Mr. Yeltsin said that after his meetings with Mr. Kravchuk, he had invited the Georgian leader, Eduard A. Shevardnadze, and leaders of North and South Ossetia for peace talks in Sochi.
South Ossetia, a region in northern Georgia that seeks separation, has been the site of a stubborn struggle that also has recently flared up.
Fighting also raged on between Armenia and Azerbaijan. Armenian forces were reported fighting to repulse an Azerbaijani counteroffensive in Nagorno-Karabakh and advancing on the Azerbaijani enclave of Nakhichevan.
The tenacious war, the first major ethnic struggle to erupt once the Soviet state began to crumble, has taken more than 2,000 lives and has become increasingly dangerous, with Turkey and Iran taking an increasingly active interest in the conflict.

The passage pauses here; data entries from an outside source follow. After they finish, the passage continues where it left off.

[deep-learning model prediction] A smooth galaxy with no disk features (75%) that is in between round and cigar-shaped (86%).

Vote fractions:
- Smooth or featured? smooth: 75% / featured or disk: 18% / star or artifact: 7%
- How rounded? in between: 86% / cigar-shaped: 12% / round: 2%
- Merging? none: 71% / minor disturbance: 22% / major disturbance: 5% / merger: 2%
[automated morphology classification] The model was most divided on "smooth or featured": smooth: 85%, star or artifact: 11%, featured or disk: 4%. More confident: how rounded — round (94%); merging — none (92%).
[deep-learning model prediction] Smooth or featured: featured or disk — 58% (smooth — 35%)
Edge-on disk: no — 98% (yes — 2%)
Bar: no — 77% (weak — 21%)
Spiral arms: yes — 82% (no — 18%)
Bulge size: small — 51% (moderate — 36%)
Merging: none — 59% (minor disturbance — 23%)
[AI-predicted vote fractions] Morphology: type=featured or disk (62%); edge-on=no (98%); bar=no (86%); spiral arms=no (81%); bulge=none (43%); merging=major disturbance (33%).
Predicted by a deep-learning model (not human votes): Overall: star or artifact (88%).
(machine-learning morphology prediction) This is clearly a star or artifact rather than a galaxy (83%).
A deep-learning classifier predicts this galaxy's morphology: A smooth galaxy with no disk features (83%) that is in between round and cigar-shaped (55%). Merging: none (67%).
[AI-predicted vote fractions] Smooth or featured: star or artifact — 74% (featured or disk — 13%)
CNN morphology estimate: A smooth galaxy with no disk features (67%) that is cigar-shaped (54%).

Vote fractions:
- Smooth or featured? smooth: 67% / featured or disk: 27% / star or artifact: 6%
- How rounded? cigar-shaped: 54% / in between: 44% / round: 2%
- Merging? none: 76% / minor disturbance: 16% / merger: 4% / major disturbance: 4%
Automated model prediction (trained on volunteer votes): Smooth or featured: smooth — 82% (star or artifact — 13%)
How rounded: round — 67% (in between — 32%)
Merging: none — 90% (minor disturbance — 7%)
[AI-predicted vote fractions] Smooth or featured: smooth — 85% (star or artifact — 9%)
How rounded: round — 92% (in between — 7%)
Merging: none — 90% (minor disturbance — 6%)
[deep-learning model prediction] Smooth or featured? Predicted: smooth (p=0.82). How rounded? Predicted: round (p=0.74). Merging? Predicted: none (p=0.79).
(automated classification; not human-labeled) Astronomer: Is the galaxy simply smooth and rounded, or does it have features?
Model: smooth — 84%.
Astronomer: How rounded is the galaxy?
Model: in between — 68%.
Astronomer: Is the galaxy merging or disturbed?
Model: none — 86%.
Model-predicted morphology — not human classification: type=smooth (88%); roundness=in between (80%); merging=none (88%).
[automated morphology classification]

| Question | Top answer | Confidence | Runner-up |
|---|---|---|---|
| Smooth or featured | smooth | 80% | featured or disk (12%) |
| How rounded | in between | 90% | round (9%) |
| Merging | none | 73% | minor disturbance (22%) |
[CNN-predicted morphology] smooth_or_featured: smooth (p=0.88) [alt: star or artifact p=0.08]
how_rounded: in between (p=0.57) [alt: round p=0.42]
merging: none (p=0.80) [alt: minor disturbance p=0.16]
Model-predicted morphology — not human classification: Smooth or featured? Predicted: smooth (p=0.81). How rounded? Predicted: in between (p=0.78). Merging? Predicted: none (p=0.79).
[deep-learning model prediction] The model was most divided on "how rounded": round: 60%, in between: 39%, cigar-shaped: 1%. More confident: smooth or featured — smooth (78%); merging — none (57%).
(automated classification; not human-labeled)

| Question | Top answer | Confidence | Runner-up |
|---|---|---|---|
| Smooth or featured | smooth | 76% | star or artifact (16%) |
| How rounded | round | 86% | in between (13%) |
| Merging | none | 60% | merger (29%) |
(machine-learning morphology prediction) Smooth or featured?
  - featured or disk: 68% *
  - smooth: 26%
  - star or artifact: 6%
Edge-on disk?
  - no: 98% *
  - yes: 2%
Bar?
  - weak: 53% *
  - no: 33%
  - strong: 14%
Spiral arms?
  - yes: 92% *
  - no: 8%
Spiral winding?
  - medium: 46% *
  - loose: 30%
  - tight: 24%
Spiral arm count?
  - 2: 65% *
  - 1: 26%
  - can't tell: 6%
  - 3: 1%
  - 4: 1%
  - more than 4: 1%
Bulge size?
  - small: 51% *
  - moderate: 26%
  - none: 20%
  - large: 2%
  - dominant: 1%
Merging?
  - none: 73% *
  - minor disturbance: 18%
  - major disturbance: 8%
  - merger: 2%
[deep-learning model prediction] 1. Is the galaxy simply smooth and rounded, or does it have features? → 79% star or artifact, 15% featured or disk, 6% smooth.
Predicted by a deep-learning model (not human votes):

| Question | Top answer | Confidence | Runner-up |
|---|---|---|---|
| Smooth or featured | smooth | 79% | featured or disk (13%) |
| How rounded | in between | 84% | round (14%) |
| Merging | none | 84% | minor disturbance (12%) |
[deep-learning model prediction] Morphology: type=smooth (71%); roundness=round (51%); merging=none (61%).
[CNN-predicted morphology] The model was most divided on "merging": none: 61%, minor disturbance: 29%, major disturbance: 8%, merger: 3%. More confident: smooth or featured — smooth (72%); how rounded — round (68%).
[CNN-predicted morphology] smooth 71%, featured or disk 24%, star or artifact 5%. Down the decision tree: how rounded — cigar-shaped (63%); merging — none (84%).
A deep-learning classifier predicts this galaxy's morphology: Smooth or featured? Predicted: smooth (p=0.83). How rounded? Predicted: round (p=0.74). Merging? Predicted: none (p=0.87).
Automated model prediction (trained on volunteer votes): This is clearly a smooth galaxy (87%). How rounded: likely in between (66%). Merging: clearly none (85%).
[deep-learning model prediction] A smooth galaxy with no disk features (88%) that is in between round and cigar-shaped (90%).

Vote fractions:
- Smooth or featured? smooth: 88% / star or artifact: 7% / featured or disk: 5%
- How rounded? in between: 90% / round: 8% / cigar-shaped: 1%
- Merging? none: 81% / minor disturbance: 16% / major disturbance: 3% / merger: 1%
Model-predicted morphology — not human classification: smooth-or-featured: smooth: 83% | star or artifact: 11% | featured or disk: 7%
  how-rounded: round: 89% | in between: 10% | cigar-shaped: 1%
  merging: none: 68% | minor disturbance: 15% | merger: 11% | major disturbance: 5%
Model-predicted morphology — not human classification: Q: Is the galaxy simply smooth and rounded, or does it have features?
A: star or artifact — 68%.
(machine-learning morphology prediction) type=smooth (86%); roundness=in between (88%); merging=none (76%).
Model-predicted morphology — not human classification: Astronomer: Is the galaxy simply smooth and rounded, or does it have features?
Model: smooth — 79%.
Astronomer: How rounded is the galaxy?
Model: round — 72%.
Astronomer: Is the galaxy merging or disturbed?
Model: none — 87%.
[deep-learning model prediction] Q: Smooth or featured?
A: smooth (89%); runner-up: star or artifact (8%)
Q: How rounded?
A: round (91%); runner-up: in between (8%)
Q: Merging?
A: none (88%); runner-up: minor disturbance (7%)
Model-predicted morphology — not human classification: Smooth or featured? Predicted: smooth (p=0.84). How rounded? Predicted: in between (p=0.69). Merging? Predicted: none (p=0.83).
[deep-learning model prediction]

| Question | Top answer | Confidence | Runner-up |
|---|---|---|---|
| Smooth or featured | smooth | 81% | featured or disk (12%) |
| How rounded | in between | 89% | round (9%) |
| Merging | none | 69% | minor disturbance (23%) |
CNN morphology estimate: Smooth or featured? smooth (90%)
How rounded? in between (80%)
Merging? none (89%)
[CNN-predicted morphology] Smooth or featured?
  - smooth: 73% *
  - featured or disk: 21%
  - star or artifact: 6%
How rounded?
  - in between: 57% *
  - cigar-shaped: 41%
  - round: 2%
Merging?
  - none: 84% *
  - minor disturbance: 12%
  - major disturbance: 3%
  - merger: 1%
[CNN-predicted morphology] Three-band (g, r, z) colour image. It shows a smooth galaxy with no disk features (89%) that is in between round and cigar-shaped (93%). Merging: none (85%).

There was speculation in Moscow that Mr. Yeltsin might have taken a tough tone on Moldova in part to maintain a link with the growing "national patriotic" spirit in Russia.
At its extreme, frustration with the perceived humiliation of Russia has united die-hard Communists and Russian ultra-nationalists, and several hundred of them clashed yesterday with the police in Moscow after trying to march to the city center.
Though the protest was relatively small, it reflected frustrations thatmay prove increasingly mettlesome to Mr. Yeltsin as regional struggles continue to remind Russians of their lost empire and as economic hardships pile on. Utterances to this effect have become common in parliament.